» Required work
All lines from the one holding "thumb tip: (1166, 803)" down to the last line of the entries are to be reproduced exactly, with no other lines.

» Human pose keypoint data
>>>>

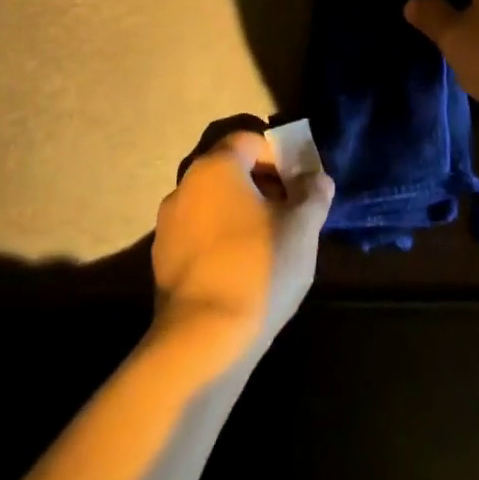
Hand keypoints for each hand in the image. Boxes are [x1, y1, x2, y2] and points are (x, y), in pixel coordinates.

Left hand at [151, 130, 332, 363]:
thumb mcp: (302, 228)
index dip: (279, 156)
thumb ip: (313, 193)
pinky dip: (220, 238)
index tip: (300, 184)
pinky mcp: (161, 258)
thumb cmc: (258, 268)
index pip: (249, 140)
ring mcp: (167, 223)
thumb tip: (316, 178)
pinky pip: (198, 232)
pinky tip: (241, 268)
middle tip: (290, 212)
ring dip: (240, 212)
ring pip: (212, 203)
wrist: (203, 340)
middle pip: (229, 169)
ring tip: (269, 243)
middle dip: (261, 184)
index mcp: (216, 167)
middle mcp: (184, 185)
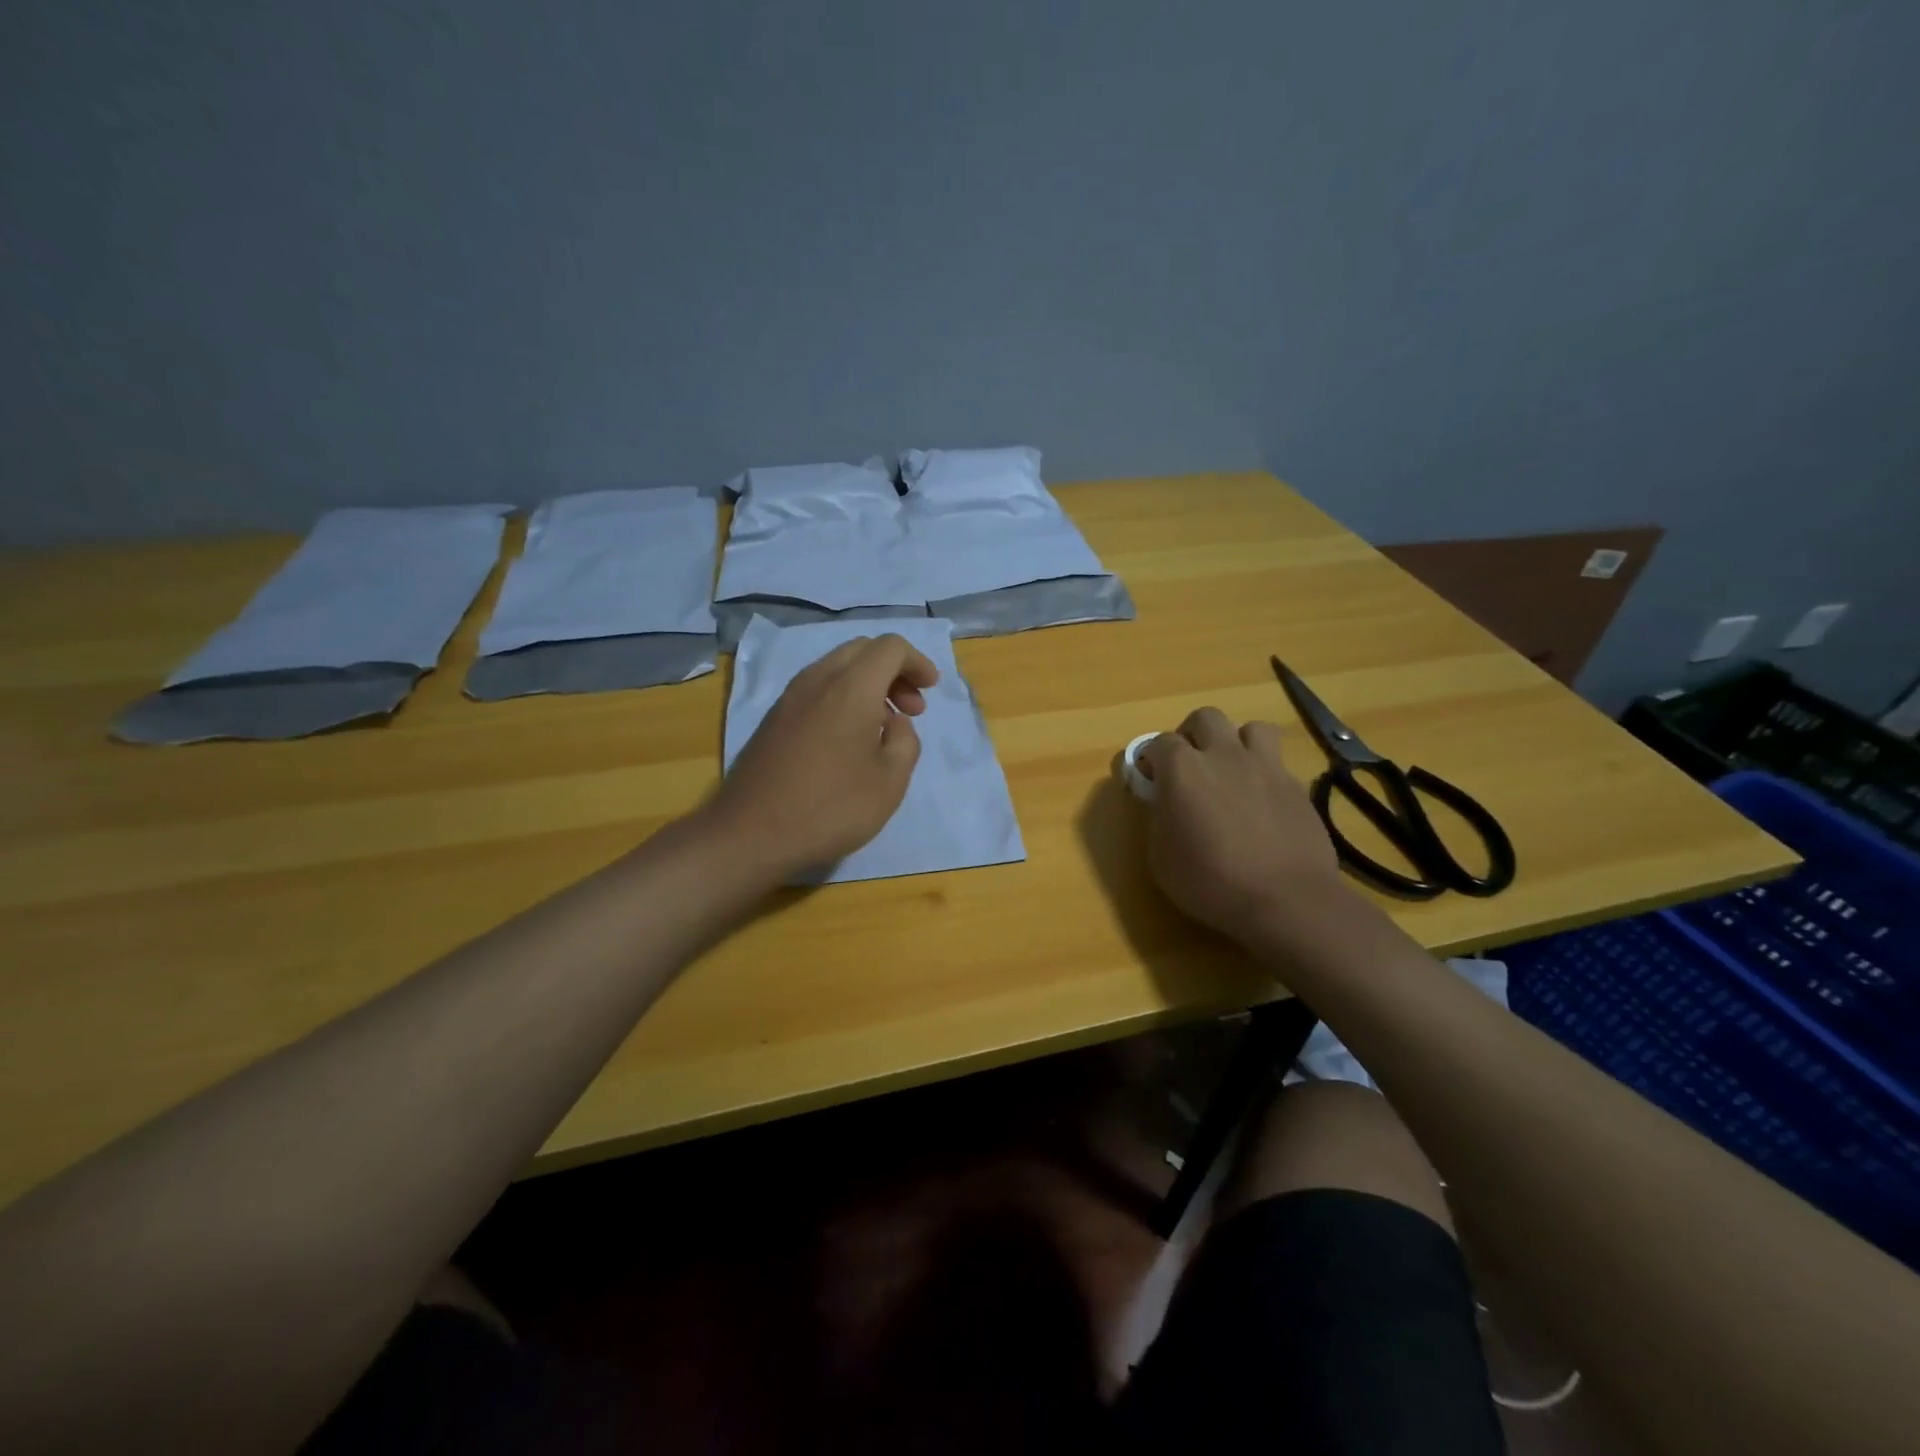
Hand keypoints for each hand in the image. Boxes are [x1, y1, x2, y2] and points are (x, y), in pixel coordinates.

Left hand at [704, 634, 939, 879]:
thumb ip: (905, 742)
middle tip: (911, 709)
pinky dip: (843, 697)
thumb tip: (894, 723)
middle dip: (893, 670)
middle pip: (862, 650)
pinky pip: (817, 689)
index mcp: (851, 687)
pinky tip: (849, 739)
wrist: (750, 834)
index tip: (930, 690)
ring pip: (837, 667)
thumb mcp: (890, 781)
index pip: (890, 648)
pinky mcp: (773, 719)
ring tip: (883, 725)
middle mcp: (818, 680)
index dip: (917, 662)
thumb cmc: (830, 808)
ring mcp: (790, 698)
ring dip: (867, 684)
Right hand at [1142, 707, 1347, 944]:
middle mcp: (1223, 755)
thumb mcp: (1161, 857)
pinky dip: (1265, 773)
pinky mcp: (1296, 786)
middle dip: (1193, 735)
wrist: (1285, 899)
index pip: (1160, 742)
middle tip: (1190, 766)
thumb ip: (1160, 818)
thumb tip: (1166, 803)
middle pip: (1205, 718)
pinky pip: (1277, 763)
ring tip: (1233, 771)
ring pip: (1251, 728)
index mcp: (1182, 769)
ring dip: (1237, 743)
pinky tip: (1262, 802)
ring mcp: (1265, 766)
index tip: (1151, 780)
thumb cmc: (1209, 882)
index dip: (1153, 759)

<<<<

» Reply to the exercise
thumb tip: (1166, 803)
middle pip: (1205, 718)
pinky pip: (1277, 763)
ring tip: (1233, 771)
ring pip: (1251, 728)
index mcp: (1182, 769)
ring dip: (1237, 743)
pinky tip: (1262, 802)
ring mcp: (1265, 766)
index tip: (1151, 780)
thumb cmc: (1209, 882)
index dip: (1153, 759)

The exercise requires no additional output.